* TASK *
Copy each of the following lines character for character, with no changes.
= = = = =
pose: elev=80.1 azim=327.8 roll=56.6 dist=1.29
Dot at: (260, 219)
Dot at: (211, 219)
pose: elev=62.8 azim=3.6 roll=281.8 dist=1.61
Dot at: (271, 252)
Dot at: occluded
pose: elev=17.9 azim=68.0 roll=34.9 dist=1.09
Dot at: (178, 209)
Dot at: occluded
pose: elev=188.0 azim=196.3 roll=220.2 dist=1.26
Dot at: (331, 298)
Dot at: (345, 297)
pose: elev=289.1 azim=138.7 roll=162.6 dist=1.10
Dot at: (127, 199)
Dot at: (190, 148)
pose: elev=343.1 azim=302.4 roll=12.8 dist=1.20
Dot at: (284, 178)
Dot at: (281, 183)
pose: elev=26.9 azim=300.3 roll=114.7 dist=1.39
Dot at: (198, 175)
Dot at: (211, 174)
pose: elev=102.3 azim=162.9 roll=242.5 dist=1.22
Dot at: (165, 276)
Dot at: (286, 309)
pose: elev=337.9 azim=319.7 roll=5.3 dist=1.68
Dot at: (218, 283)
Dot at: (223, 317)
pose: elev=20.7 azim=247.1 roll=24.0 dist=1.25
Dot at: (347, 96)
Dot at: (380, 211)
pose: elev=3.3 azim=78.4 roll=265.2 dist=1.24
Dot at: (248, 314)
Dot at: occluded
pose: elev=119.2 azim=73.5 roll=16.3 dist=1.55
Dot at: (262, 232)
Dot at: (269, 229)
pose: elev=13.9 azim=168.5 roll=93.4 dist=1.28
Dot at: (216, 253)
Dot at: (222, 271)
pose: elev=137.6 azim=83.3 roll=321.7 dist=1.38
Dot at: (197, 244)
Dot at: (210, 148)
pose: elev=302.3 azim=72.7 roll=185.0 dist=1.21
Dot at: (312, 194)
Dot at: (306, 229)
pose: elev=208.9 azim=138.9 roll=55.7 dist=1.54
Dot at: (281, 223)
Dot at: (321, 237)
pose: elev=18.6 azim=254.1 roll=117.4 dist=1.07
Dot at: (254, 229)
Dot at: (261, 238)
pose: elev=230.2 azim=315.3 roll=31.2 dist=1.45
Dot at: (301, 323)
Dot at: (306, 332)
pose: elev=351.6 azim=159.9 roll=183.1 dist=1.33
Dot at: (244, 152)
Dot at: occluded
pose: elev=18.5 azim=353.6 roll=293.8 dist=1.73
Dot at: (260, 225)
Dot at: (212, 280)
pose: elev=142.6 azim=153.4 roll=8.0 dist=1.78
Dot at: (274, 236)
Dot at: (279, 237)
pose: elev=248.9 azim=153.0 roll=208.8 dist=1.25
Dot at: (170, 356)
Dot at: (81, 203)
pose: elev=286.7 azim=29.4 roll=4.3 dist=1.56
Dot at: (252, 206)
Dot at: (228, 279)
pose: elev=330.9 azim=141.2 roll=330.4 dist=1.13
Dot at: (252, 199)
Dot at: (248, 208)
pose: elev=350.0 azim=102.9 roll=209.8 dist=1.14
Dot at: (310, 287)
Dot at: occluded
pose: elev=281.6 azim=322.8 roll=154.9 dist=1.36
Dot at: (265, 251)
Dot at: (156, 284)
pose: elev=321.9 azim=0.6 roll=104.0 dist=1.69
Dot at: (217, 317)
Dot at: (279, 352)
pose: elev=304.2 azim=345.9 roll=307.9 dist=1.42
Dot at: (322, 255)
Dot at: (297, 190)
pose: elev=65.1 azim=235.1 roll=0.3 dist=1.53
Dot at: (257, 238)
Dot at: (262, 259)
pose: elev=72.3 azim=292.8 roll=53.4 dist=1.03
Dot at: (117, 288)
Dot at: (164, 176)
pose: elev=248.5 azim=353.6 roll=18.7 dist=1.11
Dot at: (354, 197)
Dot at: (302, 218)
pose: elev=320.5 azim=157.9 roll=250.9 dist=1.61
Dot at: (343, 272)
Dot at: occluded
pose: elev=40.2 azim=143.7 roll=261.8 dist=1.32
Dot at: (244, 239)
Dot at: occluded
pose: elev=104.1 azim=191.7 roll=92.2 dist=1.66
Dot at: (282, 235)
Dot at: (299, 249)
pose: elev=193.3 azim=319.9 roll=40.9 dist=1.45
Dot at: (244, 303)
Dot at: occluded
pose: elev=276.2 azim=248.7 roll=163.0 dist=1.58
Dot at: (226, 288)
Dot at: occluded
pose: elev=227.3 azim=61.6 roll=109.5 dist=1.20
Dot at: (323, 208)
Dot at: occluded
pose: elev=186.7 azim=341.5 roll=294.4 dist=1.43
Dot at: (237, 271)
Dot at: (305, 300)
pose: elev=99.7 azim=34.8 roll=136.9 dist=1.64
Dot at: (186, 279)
= = = = =
* ANSWER IN FULL *
pose: elev=80.1 azim=327.8 roll=56.6 dist=1.29
Dot at: (260, 219)
Dot at: (211, 219)
pose: elev=62.8 azim=3.6 roll=281.8 dist=1.61
Dot at: (271, 252)
Dot at: occluded
pose: elev=17.9 azim=68.0 roll=34.9 dist=1.09
Dot at: (178, 209)
Dot at: occluded
pose: elev=188.0 azim=196.3 roll=220.2 dist=1.26
Dot at: (331, 298)
Dot at: (345, 297)
pose: elev=289.1 azim=138.7 roll=162.6 dist=1.10
Dot at: (127, 199)
Dot at: (190, 148)
pose: elev=343.1 azim=302.4 roll=12.8 dist=1.20
Dot at: (284, 178)
Dot at: (281, 183)
pose: elev=26.9 azim=300.3 roll=114.7 dist=1.39
Dot at: (198, 175)
Dot at: (211, 174)
pose: elev=102.3 azim=162.9 roll=242.5 dist=1.22
Dot at: (165, 276)
Dot at: (286, 309)
pose: elev=337.9 azim=319.7 roll=5.3 dist=1.68
Dot at: (218, 283)
Dot at: (223, 317)
pose: elev=20.7 azim=247.1 roll=24.0 dist=1.25
Dot at: (347, 96)
Dot at: (380, 211)
pose: elev=3.3 azim=78.4 roll=265.2 dist=1.24
Dot at: (248, 314)
Dot at: occluded
pose: elev=119.2 azim=73.5 roll=16.3 dist=1.55
Dot at: (262, 232)
Dot at: (269, 229)
pose: elev=13.9 azim=168.5 roll=93.4 dist=1.28
Dot at: (216, 253)
Dot at: (222, 271)
pose: elev=137.6 azim=83.3 roll=321.7 dist=1.38
Dot at: (197, 244)
Dot at: (210, 148)
pose: elev=302.3 azim=72.7 roll=185.0 dist=1.21
Dot at: (312, 194)
Dot at: (306, 229)
pose: elev=208.9 azim=138.9 roll=55.7 dist=1.54
Dot at: (281, 223)
Dot at: (321, 237)
pose: elev=18.6 azim=254.1 roll=117.4 dist=1.07
Dot at: (254, 229)
Dot at: (261, 238)
pose: elev=230.2 azim=315.3 roll=31.2 dist=1.45
Dot at: (301, 323)
Dot at: (306, 332)
pose: elev=351.6 azim=159.9 roll=183.1 dist=1.33
Dot at: (244, 152)
Dot at: occluded
pose: elev=18.5 azim=353.6 roll=293.8 dist=1.73
Dot at: (260, 225)
Dot at: (212, 280)
pose: elev=142.6 azim=153.4 roll=8.0 dist=1.78
Dot at: (274, 236)
Dot at: (279, 237)
pose: elev=248.9 azim=153.0 roll=208.8 dist=1.25
Dot at: (170, 356)
Dot at: (81, 203)
pose: elev=286.7 azim=29.4 roll=4.3 dist=1.56
Dot at: (252, 206)
Dot at: (228, 279)
pose: elev=330.9 azim=141.2 roll=330.4 dist=1.13
Dot at: (252, 199)
Dot at: (248, 208)
pose: elev=350.0 azim=102.9 roll=209.8 dist=1.14
Dot at: (310, 287)
Dot at: occluded
pose: elev=281.6 azim=322.8 roll=154.9 dist=1.36
Dot at: (265, 251)
Dot at: (156, 284)
pose: elev=321.9 azim=0.6 roll=104.0 dist=1.69
Dot at: (217, 317)
Dot at: (279, 352)
pose: elev=304.2 azim=345.9 roll=307.9 dist=1.42
Dot at: (322, 255)
Dot at: (297, 190)
pose: elev=65.1 azim=235.1 roll=0.3 dist=1.53
Dot at: (257, 238)
Dot at: (262, 259)
pose: elev=72.3 azim=292.8 roll=53.4 dist=1.03
Dot at: (117, 288)
Dot at: (164, 176)
pose: elev=248.5 azim=353.6 roll=18.7 dist=1.11
Dot at: (354, 197)
Dot at: (302, 218)
pose: elev=320.5 azim=157.9 roll=250.9 dist=1.61
Dot at: (343, 272)
Dot at: occluded
pose: elev=40.2 azim=143.7 roll=261.8 dist=1.32
Dot at: (244, 239)
Dot at: occluded
pose: elev=104.1 azim=191.7 roll=92.2 dist=1.66
Dot at: (282, 235)
Dot at: (299, 249)
pose: elev=193.3 azim=319.9 roll=40.9 dist=1.45
Dot at: (244, 303)
Dot at: occluded
pose: elev=276.2 azim=248.7 roll=163.0 dist=1.58
Dot at: (226, 288)
Dot at: occluded
pose: elev=227.3 azim=61.6 roll=109.5 dist=1.20
Dot at: (323, 208)
Dot at: occluded
pose: elev=186.7 azim=341.5 roll=294.4 dist=1.43
Dot at: (237, 271)
Dot at: (305, 300)
pose: elev=99.7 azim=34.8 roll=136.9 dist=1.64
Dot at: (186, 279)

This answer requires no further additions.